Langkah ini bisa menjadi cara mempersiapkan kebutuhan di masa depan. Namun sebelum berinvestasi, pastikan memilih instrumen yang aman dan sesuai dengan profil risiko.
5. Siapkan Dana Darurat
Memiliki dana darurat sangat penting untuk menghadapi kondisi tak terduga, seperti kebutuhan kesehatan atau situasi mendesak lainnya.

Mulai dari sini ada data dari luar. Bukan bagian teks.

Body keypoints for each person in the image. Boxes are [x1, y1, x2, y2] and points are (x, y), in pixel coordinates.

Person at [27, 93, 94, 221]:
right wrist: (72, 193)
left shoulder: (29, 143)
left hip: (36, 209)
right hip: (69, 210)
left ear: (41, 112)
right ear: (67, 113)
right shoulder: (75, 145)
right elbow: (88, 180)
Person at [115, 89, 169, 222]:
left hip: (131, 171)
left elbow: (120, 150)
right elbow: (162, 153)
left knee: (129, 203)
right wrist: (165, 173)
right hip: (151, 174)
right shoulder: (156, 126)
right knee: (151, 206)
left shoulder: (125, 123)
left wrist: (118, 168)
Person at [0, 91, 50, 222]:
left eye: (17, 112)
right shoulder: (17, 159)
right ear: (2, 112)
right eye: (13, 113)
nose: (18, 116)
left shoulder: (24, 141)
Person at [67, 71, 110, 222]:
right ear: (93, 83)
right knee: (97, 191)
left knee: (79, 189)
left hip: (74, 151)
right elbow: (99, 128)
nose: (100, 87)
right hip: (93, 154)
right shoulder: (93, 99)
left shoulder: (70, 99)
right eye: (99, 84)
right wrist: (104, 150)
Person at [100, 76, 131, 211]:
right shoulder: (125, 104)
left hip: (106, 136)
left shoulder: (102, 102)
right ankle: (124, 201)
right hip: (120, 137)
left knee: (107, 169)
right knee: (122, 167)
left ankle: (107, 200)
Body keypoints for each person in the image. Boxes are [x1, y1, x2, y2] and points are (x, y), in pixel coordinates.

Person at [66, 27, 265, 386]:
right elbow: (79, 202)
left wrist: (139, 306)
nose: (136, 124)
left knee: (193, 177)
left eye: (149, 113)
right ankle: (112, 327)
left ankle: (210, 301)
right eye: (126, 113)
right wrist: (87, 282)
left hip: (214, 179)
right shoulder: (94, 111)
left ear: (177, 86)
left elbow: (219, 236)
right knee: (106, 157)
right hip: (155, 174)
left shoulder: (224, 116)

Sebagian THR dapat dialokasikan untuk menambah dana darurat sehingga keuangan tetap lebih aman dan tidak bergantung pada utang ketika terjadi keadaan darurat.
Dengan perencanaan yang baik, THR tidak hanya habis untuk kebutuhan sesaat, tetapi juga bisa memberikan manfaat bagi kondisi keuangan dalam jangka panjang.